The Conservative Party manifesto commits to cut total public spending in real terms by 1% a year in 2016–17 and 2017–18. It implies this is easy. It “means saving £1 a year in every £100 that government spends”. Spending is then to be frozen in real terms in 2018–19. If delivered this would, on the latest official forecasts, be sufficient to meet the commitment to eliminate the deficit in 2018–19, without having to announce significant further tax rises. So far, so simple.
But as the OECD has suggested this week, meeting these spending plans will be anything but easy, as I set out on Thursday in a presentation at a pre-budget briefing organised jointly with the Institute for Government.
The reason is that keeping to these, perhaps seemingly benign, spending totals will actually require deep cuts to some areas of government. This is because underlying pressures are increasing spending in other areas. Debt interest spending is forecast to rise as both government debt and the effective interest rate on that debt rises.
Spending on public service pensions is forecast to rise as the numbers receiving such pensions grows. Spending on state pensions is forecast to increase as average state pension payments continues to rise. In addition commitments to increase spending in some areas, and not to cut other areas, increases the size of the cuts required elsewhere.
One area where the Conservatives’ manifesto commits to make cuts is in social security spending (outside of protected spending on state pensions and universal pensioner benefits). But, as this IFS observation published last week points out, finding the sought after £12 billion of cuts in just two years will not be easy. Cuts of this scale amount to almost 10% of unprotected benefits. Finding such a reduction without cutting child benefit, which has been pledged this week, would mean that even more significant cuts would likely be required to spending on one or more of tax credits, housing benefit and disability & incapacity benefits.
But to meet its overall spending target, even delivering the £12 billion of cuts to social security spending would still leave the government needing a slight acceleration of cuts to departmental spending, compared to what we have seen since 2010–11. As shown in the chart below, the cuts would need to increase from the 2.0% per year seen over the five years from 2010–11 to 2015–16, to 2.2% per year over the three years from 2015–16 to 2018–19.
This would give a total cut of £23.8 billion across all departments between 2015–16 and 2018–19. That’s on top of the £2.2 billion of cuts taking place in 2015–16 and the £49.2 billion of cuts delivered between 2009–10 and 2014–15.
These cuts in departmental spending are to be far from evenly spread. Spending on overseas aid and the NHS is set to continue increasing in real terms, while schools’ spending per pupil is to be protected in cash terms.

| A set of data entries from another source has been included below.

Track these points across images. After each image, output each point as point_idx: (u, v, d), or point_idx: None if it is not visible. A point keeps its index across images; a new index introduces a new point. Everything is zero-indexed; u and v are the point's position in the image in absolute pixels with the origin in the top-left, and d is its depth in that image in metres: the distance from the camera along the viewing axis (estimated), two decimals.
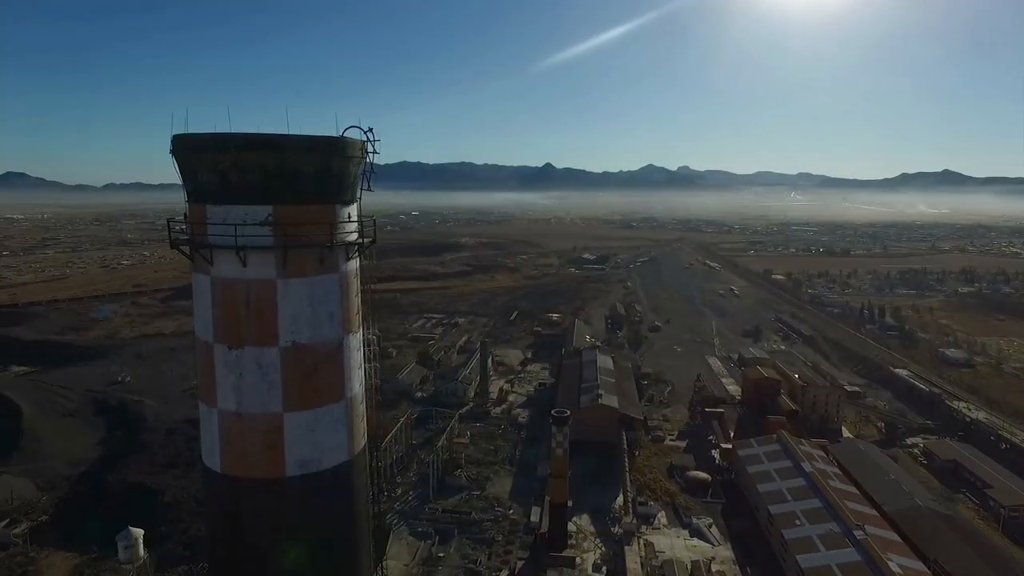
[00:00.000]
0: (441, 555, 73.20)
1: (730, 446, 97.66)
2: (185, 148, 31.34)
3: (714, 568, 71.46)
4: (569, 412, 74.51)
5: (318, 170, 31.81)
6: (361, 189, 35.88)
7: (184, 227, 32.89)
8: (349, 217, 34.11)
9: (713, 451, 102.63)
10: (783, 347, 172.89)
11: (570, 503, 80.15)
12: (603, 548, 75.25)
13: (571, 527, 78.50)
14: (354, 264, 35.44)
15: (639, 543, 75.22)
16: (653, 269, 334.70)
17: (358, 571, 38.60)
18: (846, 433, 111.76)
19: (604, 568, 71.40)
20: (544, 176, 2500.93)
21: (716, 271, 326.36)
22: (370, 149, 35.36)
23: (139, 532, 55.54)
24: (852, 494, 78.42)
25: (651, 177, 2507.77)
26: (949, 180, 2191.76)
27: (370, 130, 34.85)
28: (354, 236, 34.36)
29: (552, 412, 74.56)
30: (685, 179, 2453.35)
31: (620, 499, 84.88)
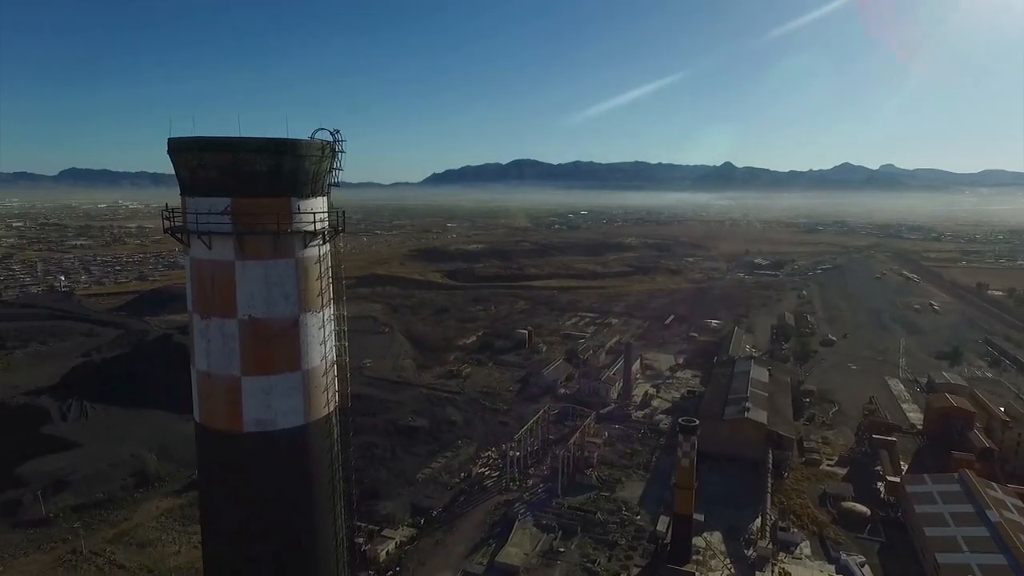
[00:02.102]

As we set out in our analysis of the main parties’ manifestos prior to the general election, this requires cuts elsewhere averaging 15.3% (or £30 billion) over the three years between 2015–16 and 2018–19.
In other words two years of overall spending being cut by 1% a year, followed by a year in which overall spending is frozen, quickly becomes a 5.4% a year cut, for three years, for a swath of public services. That would see a cumulative cut to these other unprotected departments over the eight years from 2010–11 of 32.9%.
These unprotected areas include spending by the Ministry of Defence, the Home Office, the Ministry of Justice, the Department for Communities and Local Government, the Department for Business, Innovation & Skills, and the Department for Transport. Protecting defence from any further real cuts – which would still leave its budget falling further as a share of national income – would increase the cuts elsewhere over the next three years to 18.7%, and the cuts over the eight years from 2010–11 to 36.9%.
That is not to say that such spending cuts would prove impossible to deliver. The coalition government was successful in keeping (broadly) to the spending plans set out in 2010. However it was helped by lower-than-forecast nominal growth in private sector wages, which made it easier (at least economically) to constrain the public sector pay bill.
There are further reasons to think the next phase of cuts will be harder to deliver than those achieved since 2010. Presumably, efficiencies that were easy to identify and to deliver have already been made. Similarly, programmes judged to be low value have already been scrapped. And, from next April, public sector employers will find the cost of offering their staff public service pensions rises as reduced National Insurance payments for contracting out end (£3.3 billion) and new scheme valuations push up the required employer contribution rate (£1.1 billion).
On top of this, new spending commitments – such as the extension of free childcare (costed by the Conservatives at £350m), the new tax-free childcare scheme (£800m), the removal of the cap on HE student numbers (£800m) and the Dilnot social care funding reforms (£1.0 billion) – will further increase the cuts required elsewhere. Meanwhile demand for some public services – including social care – continues to rise as the population grows, and ages.
The cuts that the government announces later this year, in next month’s budget and the following spending review, may turn out to be deliverable. But they certainly will not feel like just 1% being taken out of each area of spending, nor will it require merely “£13 billion from departmental savings” as the Conservative manifesto described.
While not inaccurate, these numbers give a misleading impression of what departmental spending in many areas will look like if the manifesto commitment to eliminate the deficit by 2018–19, largely through spending cuts, while not cutting spending in many areas, is to be met.